(RECORDS TO PROCESS begins)

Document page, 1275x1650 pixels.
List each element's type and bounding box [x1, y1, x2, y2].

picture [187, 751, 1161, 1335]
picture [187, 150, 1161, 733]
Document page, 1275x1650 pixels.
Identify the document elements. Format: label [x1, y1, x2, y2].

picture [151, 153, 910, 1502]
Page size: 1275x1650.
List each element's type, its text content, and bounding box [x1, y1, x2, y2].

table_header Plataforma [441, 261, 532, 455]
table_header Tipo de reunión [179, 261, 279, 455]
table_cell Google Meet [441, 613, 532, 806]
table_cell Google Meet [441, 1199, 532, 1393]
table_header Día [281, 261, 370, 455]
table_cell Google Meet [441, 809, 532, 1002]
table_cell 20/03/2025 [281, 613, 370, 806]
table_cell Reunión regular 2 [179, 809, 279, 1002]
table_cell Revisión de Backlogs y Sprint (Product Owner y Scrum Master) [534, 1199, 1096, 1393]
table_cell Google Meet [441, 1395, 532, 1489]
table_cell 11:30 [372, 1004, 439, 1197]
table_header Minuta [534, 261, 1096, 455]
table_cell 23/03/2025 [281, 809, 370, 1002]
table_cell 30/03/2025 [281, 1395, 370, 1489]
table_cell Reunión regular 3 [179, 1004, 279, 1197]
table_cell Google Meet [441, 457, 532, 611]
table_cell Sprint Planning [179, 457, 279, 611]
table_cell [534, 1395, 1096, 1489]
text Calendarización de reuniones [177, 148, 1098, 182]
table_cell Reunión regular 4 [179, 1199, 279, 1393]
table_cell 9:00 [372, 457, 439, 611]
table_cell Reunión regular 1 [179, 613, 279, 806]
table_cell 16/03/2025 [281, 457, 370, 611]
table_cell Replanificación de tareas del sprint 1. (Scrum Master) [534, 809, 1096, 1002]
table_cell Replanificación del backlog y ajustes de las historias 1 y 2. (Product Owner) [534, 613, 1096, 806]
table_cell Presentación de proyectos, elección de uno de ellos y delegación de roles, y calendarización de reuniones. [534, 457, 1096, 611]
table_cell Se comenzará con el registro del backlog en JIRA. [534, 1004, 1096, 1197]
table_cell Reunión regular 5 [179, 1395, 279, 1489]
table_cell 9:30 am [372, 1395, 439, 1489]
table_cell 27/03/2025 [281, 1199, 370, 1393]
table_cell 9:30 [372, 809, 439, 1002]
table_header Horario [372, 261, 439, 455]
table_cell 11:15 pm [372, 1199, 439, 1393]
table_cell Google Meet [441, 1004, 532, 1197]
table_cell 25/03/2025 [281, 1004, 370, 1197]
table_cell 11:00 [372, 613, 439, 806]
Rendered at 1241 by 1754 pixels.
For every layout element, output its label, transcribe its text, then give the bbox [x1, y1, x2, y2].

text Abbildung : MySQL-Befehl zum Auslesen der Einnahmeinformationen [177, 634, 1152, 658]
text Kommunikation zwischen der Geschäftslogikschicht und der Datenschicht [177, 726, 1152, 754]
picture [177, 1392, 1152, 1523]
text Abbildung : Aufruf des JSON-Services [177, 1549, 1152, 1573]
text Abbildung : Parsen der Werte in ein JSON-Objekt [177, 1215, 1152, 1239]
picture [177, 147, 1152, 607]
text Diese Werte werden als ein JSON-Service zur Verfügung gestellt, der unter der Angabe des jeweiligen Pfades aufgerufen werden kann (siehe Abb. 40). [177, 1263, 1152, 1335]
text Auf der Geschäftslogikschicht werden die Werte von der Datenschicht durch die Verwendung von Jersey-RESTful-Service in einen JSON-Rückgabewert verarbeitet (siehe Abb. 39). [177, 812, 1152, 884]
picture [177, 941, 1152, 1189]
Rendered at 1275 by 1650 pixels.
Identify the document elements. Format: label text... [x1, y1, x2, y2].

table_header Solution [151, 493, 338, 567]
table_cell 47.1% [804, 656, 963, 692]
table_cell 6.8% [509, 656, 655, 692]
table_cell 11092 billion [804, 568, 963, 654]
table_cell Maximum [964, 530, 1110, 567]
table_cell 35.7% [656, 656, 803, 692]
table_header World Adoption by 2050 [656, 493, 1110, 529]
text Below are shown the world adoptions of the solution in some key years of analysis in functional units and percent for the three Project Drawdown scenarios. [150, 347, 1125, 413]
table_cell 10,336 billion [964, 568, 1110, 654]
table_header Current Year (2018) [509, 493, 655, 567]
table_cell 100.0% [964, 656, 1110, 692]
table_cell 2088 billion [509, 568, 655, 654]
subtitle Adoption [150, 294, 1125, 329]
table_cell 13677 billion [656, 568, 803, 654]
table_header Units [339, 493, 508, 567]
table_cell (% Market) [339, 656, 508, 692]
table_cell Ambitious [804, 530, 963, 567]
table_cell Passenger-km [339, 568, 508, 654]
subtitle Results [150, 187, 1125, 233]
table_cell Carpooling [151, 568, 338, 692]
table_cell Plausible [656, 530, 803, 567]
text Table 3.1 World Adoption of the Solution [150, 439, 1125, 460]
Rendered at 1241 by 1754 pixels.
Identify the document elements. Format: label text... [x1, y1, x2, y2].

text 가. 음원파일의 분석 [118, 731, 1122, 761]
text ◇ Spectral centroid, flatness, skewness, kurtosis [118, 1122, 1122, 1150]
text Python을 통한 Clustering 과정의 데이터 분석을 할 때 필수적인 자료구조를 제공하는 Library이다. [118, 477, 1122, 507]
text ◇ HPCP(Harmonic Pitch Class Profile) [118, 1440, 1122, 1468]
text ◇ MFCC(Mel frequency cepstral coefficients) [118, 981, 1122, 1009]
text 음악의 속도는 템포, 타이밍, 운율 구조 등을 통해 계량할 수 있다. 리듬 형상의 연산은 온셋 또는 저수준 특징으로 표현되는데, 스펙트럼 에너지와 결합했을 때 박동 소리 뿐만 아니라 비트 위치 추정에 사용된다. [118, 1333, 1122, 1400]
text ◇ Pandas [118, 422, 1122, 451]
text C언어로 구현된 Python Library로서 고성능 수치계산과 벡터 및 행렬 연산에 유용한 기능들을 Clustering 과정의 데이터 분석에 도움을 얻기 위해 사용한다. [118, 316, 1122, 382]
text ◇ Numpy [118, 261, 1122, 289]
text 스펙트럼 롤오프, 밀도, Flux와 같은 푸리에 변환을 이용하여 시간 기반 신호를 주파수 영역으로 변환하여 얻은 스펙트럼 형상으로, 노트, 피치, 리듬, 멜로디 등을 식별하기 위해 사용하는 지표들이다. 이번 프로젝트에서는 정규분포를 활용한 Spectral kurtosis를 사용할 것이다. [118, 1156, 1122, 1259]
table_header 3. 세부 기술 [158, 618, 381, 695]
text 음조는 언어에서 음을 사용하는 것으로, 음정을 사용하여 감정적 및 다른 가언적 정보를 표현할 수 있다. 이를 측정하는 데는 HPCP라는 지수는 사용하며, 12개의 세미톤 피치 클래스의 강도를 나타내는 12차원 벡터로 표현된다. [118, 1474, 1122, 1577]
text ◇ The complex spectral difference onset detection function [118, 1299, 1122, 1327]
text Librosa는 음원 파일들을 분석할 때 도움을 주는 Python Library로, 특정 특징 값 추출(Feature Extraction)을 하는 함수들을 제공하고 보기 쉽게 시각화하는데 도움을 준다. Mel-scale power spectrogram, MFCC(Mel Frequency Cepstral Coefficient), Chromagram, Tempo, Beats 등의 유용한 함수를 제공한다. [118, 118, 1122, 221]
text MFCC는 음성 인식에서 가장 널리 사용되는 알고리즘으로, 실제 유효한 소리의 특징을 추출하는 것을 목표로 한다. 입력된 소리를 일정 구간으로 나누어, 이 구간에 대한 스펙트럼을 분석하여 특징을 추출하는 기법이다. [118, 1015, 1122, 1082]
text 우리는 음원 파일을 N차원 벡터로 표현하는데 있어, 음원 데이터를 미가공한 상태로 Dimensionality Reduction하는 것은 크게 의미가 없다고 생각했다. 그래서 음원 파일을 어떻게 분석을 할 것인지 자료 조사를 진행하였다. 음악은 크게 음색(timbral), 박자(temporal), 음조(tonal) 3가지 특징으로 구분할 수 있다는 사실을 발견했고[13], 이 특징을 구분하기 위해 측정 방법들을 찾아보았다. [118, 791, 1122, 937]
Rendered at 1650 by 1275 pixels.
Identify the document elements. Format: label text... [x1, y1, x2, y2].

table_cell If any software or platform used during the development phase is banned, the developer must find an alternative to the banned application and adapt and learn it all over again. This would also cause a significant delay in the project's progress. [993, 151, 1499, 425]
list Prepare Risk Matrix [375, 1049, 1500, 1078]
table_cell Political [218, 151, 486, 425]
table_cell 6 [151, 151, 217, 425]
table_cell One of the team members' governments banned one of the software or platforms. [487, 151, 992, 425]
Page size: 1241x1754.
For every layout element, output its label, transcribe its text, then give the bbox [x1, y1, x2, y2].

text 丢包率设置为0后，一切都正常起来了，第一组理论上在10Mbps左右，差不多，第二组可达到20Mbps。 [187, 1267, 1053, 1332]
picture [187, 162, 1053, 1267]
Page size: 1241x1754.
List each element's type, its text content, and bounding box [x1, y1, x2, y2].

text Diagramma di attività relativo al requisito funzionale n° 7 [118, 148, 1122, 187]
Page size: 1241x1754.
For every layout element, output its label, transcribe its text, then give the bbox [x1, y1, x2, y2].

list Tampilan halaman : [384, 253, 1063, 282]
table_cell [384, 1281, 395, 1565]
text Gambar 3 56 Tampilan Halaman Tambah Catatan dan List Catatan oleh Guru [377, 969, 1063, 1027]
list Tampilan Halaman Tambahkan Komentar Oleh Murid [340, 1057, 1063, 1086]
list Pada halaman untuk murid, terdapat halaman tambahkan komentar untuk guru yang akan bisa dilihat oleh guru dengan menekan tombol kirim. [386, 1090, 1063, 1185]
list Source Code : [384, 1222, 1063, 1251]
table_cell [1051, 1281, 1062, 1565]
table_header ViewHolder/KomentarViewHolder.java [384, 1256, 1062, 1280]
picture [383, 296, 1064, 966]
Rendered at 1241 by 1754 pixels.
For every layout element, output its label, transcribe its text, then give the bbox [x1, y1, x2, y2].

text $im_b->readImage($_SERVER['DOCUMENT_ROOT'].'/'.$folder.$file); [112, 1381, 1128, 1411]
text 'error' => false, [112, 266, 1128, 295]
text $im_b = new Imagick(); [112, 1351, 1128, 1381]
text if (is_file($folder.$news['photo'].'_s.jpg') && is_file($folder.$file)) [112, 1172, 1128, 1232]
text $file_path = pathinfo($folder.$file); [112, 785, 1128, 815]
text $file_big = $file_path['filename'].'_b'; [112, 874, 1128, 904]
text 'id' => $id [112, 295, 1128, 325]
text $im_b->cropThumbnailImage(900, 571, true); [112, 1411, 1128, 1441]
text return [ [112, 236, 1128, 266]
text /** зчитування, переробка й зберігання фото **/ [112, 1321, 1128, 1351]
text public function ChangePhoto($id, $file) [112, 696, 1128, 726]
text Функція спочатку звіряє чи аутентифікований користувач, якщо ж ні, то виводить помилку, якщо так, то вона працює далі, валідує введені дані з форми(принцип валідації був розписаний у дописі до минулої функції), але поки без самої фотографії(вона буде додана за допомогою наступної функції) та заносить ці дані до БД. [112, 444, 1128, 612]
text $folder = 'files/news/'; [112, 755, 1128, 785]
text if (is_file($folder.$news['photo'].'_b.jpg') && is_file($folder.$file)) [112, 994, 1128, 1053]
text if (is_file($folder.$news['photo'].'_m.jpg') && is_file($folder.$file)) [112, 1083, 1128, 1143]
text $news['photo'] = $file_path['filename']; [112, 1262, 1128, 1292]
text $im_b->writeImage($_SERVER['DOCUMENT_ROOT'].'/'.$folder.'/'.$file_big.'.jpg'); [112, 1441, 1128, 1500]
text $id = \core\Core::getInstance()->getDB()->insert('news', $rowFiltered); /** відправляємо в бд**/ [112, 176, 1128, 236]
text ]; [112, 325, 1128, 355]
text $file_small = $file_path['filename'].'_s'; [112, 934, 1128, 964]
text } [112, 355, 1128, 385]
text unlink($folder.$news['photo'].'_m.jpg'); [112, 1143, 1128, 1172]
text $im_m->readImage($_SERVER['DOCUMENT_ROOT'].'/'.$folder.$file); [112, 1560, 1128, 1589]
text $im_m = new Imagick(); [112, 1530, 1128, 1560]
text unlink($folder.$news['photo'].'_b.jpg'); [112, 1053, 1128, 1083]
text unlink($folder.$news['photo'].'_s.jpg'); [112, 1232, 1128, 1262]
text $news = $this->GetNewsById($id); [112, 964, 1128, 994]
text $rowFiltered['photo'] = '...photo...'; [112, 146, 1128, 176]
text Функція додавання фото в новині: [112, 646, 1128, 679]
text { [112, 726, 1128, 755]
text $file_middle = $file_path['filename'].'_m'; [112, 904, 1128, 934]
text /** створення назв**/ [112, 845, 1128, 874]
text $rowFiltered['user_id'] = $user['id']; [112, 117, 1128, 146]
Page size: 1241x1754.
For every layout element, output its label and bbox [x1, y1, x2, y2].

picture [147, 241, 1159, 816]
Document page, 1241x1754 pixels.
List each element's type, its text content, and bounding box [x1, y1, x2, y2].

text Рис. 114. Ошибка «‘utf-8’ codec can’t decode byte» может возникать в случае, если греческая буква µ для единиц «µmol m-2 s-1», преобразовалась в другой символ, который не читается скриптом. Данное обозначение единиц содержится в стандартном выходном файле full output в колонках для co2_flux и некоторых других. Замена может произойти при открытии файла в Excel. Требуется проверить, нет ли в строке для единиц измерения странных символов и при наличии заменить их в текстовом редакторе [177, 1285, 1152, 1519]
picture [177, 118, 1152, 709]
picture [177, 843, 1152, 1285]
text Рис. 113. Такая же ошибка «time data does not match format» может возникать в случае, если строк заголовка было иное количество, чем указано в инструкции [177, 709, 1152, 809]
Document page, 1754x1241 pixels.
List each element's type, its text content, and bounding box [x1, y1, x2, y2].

(RECORDS TO PROCESS ends)

Beginning with the line that has "List each element's type and" and ending with the line that has "Page size: 1275x1650.", set down the lines above exactly and include no others.

_EXERCISE OUTPUT_:
List each element's type and bounding box [x1, y1, x2, y2].

picture [187, 751, 1161, 1335]
picture [187, 150, 1161, 733]
Document page, 1275x1650 pixels.
Identify the document elements. Format: label [x1, y1, x2, y2].

picture [151, 153, 910, 1502]
Page size: 1275x1650.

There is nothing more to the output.